Autores que han escrito sus Memorias:

Entre 1944 y 1948, aparecieron las Memorias de Pío Baroja, subtituladas Desde la última vuelta del camino, de máximo interés para el estudio de su vida y su obra. Adolfo Bioy Casares publicó parcialmente sus Memorias (el primer volumen en 1994). Camilo José Cela, asimismo, es autor de varios volúmenes.

La escritora francesa Marguerite Yourcenar sacó a la luz en 1951 la novela Memorias de Adriano, donde el personaje central muestra su propia visión del final del Imperio Romano. En esta obra importan los hechos externos —procesos políticos y sociales que se suceden durante la vida de este emperador—, aunque su mundo interior aparece reflejado en numerosas ocasiones.

En cambio, en Confieso que he vivido, de Pablo Neruda, el autor es el mismo que el personaje principal y consideró lo suficientemente importante el momento histórico en el que vivió —tanto en su país como en el resto del mundo—, como para escribir estas bellas memorias, en las que, no sin poesía, se centra fundamentalmente en sus observaciones del mundo exterior. Pertenecen a su obra póstuma, el mismo año de su fallecimiento fueron publicadas. He aquí un pequeño extracto:

Las obras y los hechos de Allende, de imborrable valor nacional, enfurecieron a los enemigos de nuestra liberación. El simbolismo trágico de esta crisis se revela en el bombardeo del palacio de gobierno; uno evoca la Blitz Drieg de la aviación nazi contra indefensas ciudades extranjeras, españolas, inglesas, rusas; ahora sucedía el mismo crimen en Chile; pilotos chilenos atacaban en picada el palacio que durante dos siglos fue el centro de la vida civil del país.

Escribo estas rápidas líneas para mis memorias a sólo tres días de los hechos incalificables que llevaron a la muerte a mi gran compañero el presidente Allende.
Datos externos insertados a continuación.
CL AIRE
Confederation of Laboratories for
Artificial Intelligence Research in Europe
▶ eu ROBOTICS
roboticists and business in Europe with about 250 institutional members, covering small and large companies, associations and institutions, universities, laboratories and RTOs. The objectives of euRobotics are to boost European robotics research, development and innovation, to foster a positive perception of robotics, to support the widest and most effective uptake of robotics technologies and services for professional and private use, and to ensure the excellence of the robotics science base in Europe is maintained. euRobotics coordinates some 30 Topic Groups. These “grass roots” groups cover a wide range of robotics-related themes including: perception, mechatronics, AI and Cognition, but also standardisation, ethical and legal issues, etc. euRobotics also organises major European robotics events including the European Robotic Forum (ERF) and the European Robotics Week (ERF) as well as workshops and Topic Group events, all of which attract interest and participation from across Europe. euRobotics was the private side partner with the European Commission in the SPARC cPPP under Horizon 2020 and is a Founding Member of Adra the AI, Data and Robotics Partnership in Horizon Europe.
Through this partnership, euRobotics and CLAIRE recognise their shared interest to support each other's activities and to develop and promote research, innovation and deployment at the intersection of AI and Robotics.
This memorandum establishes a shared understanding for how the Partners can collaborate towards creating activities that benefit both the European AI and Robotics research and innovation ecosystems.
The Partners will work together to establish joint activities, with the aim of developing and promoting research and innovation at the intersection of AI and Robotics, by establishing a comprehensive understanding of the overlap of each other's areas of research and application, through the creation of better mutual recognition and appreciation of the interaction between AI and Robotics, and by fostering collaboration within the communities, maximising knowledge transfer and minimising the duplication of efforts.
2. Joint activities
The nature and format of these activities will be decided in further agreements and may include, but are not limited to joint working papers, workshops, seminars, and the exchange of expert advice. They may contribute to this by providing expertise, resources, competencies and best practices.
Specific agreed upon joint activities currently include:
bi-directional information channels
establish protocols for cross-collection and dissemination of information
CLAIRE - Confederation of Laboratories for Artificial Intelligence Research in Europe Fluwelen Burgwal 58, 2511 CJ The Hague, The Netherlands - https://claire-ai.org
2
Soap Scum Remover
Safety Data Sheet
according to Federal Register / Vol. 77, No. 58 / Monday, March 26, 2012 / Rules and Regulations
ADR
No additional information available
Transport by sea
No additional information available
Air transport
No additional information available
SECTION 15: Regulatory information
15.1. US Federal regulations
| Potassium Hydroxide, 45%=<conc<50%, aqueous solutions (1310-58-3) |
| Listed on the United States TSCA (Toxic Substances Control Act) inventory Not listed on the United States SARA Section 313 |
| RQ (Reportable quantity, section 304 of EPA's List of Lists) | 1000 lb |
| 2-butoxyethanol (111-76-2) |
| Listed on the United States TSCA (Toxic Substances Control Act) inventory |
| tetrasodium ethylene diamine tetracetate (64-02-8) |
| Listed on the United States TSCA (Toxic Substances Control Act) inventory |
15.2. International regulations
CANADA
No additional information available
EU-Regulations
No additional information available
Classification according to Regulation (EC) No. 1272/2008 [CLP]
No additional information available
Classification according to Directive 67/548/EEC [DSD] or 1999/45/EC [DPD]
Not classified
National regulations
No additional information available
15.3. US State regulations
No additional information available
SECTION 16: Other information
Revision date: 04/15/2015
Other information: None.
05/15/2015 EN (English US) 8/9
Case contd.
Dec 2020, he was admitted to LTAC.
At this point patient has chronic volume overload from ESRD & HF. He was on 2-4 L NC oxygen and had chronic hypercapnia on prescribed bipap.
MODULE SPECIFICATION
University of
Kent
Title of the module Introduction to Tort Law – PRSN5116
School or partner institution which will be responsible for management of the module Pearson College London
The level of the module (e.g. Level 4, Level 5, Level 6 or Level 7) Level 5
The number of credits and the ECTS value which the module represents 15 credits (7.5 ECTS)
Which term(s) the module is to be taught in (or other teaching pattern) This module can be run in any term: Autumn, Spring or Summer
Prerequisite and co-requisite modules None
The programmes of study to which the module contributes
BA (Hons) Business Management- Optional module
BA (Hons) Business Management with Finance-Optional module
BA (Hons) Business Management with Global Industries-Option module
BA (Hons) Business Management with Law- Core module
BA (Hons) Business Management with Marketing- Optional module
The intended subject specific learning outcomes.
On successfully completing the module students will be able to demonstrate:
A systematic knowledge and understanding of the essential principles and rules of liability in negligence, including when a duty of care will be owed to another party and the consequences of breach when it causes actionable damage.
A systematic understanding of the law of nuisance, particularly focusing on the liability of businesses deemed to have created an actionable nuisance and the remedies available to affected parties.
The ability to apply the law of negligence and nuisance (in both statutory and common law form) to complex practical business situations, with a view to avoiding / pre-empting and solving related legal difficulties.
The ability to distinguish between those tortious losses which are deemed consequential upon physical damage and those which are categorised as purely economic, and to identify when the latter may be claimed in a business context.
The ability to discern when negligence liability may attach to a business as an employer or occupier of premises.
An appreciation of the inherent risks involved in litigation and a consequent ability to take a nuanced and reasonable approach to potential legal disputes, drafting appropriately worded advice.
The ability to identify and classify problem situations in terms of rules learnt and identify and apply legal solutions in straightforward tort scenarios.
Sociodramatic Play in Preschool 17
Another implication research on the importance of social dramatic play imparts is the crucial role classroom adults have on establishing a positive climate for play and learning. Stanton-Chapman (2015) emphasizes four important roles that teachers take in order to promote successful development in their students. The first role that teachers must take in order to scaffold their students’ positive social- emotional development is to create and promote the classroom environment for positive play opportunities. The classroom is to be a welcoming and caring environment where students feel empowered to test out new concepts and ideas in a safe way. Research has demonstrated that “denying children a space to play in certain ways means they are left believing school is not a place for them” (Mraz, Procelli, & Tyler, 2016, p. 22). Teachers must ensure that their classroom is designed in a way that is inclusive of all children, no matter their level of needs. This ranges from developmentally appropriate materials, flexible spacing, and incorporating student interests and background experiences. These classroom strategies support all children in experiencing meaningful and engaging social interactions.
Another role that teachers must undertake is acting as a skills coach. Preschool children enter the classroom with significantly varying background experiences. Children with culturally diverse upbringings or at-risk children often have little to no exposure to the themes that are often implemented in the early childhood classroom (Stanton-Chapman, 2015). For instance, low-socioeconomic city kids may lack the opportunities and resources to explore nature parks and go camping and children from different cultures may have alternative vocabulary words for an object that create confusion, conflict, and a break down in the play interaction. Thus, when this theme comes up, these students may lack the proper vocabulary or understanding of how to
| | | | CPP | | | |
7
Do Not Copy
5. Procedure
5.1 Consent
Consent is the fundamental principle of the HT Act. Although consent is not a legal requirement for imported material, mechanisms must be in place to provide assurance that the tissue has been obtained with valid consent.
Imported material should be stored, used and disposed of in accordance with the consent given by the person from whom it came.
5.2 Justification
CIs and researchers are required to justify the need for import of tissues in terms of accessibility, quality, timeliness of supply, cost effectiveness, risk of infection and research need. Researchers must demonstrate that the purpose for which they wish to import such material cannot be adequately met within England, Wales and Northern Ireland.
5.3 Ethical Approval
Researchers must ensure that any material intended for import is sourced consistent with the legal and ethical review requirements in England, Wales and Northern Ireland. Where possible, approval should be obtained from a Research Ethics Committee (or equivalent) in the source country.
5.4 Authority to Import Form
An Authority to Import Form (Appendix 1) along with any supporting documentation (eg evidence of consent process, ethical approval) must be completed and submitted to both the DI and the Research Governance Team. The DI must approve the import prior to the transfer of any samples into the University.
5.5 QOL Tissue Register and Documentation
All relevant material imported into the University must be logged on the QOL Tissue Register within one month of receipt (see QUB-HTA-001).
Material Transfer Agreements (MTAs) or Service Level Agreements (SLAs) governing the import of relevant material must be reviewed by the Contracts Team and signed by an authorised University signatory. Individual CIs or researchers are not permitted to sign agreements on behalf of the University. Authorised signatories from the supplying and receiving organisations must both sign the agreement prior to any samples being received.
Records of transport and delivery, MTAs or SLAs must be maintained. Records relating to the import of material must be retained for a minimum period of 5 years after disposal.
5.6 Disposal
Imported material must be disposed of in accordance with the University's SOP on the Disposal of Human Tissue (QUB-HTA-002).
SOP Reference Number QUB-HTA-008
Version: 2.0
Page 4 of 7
Su asesinato se mantuvo en silencio; fue enterrado secretamente; sólo a su viuda le fue permitido acompañar aquel inmortal cadáver. La versión de los agresores es que hallaron su cuerpo inerte, con muestras visibles de suicidio. La versión que ha sido publicada en el extranjero es diferente. A renglón seguido del bombardeo aéreo entraron en acción los tanques, muchos tanques, a luchar intrépidamente contra un solo hombre: el presidente de la república de Chile, Salvador Allende, que los esperaba en su gabinete, sin más compañía que su gran corazón, envuelto en humo y llamas.

Tenían que aprovechar una ocasión tan bella. Había que ametrallarlo porque jamás renunciaría a su cargo. Aquel cuerpo fue enterrado secretamente en un sitio cualquiera. Aquel cadáver que marchó a la sepultura acompañado por una sola mujer que llevaba en sí misma todo el dolor del mundo, aquella gloriosa figura muerta iba acribillada y despedazada por las balas de las ametralladoras de los soldados de Chile, que otra vez habían traicionado a Chile.

Y nos quedamos con Gabriel Celaya y con su manera de finalizar sus Memorias Inmemoriales:

Si pienso en cuanto pretendí, poco hice, poco pude. Pero sumo mis días a los trabajos de cuantos me precedieron y me acompañan, y el sentirme a una con ellos, me basta para sentirme salvo, y también sano. Sin pretensiones de cumplimiento o realización personal de un destino mayúsculo como aquel en que el mundo va a transformarse en algo radicalmente nuevo y el hombre vaya a cambiar de condición como creí en mi fantástica y mejor edad, sigo haciendo lo mío. Simplemente porque ―es un instinto, quizá instinto más que obediencia a un alto deber― solo cuando trabajo me siento feliz.